New York Times executive editor Jill Abramson took a moment away from rearranging her masthead to appear on Alec Baldwin's WNYC podcast "Here's the Thing, and she barely blinked at the mention of her own historical importance. As the first female top editor in the paper's storied history, Abramson was matter-of-fact when asked about the tradition of Ivy League men taking the "pipeline" from Columbia J-School to the Times, explaining that women are now 37 percent of the workforce, a number she has her eyes fixed on firmly.
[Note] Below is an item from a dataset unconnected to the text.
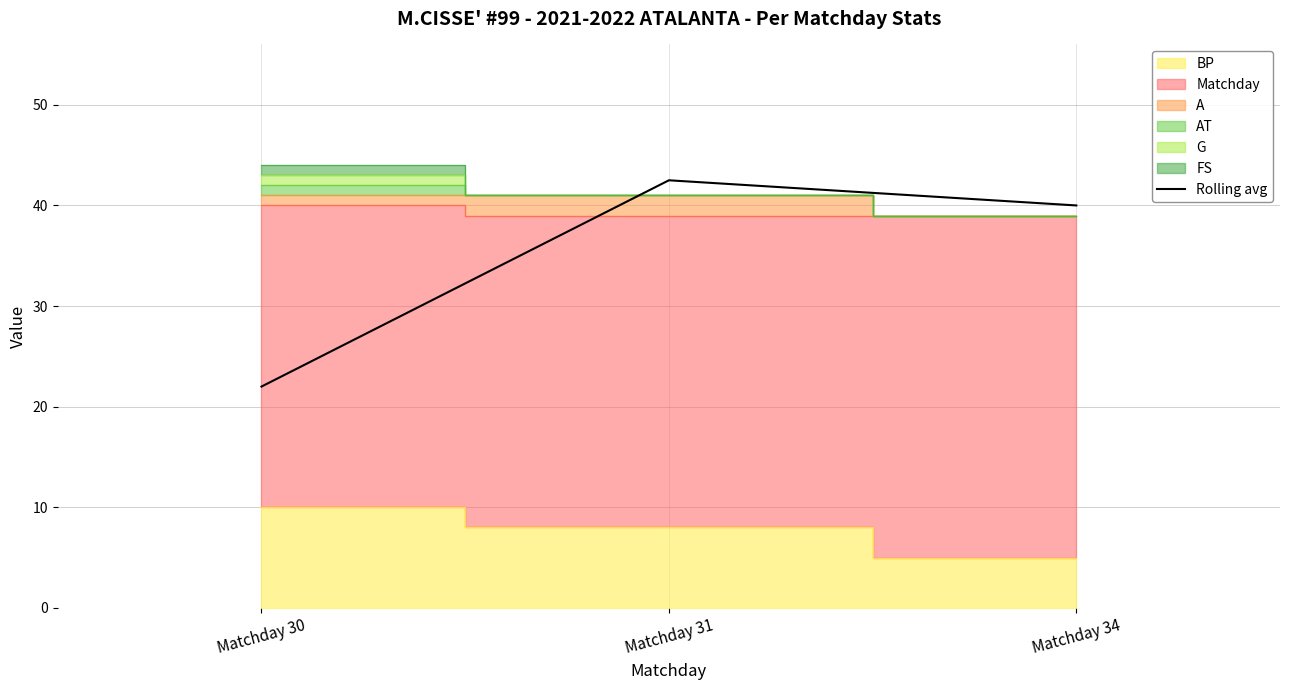

The value at Matchday 30 is 22.0. True or false?

True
When Baldwin wondered about the perception that "the rising tide of Jill Abramson is gonna raise all female boats now at the Times," she put it plainly: "Well, in part I expect that of myself."
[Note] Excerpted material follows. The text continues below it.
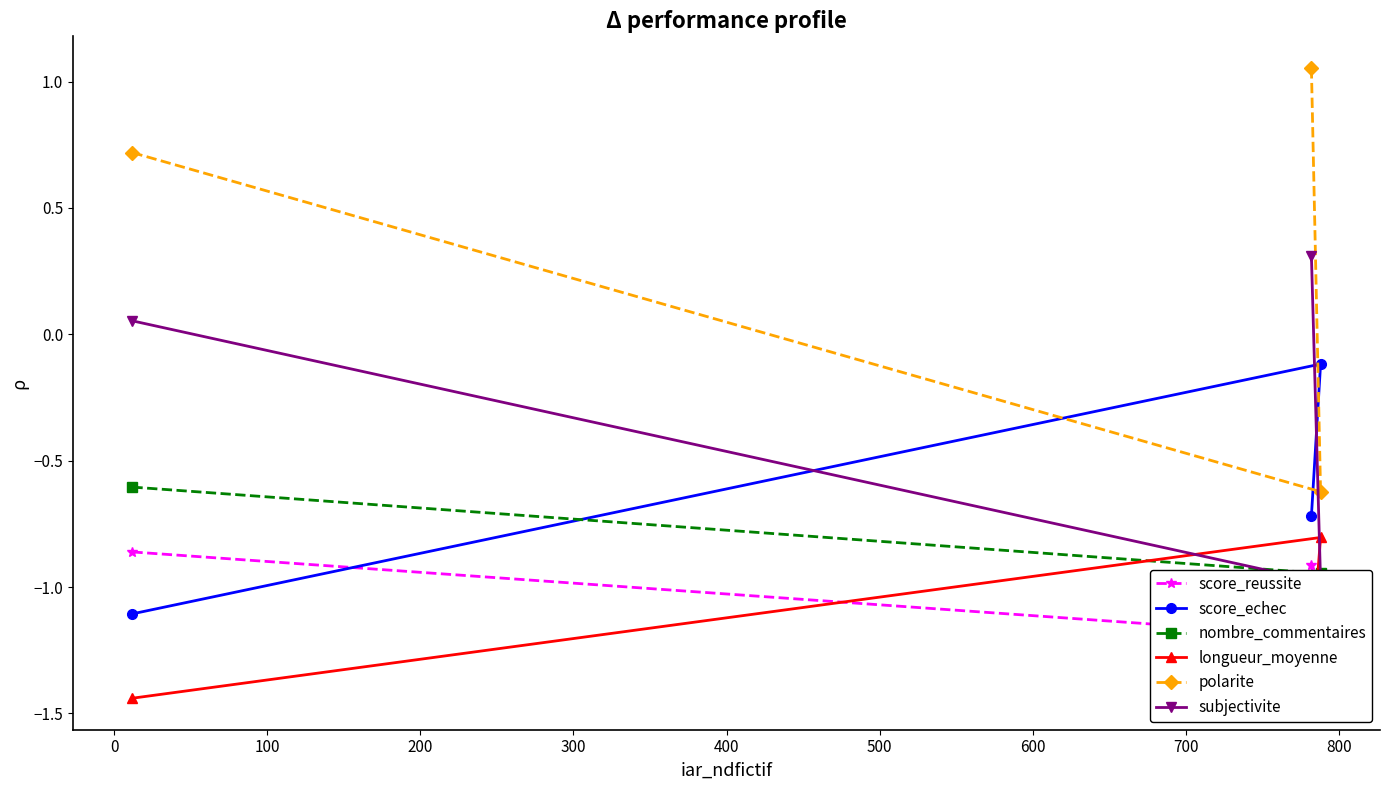

How many negative values does the polarite series have?

1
"I don't expect that I can ever raise all female boats, but I try to go out of my way, not to the exclusion of men, but I do take a particular interest in careers and work of many of the younger women at the Times and ... And I'm like open about it," Abramson continued. "If anyone has a problem with that, too bad."
Looking out for the underrepresented has a role in her own Times origin story, Abramson explained earlier in the chat: "[Maureen Dowd] came up to me at the book party and she said, 'Do you know of any good women we can hire?'" Abramson remembered. "And so I looked at her with, it was kind of, 'What am I, chopped liver?' look. And she said, 'You would never leave The Journal' and I said, 'Oh, wouldn't I?' ... And she had, like, the new bureau chief call me up for lunch and he made me a job offer and I came, and then Maureen and I became completely inseparable." Now she's in the position to pay it forward.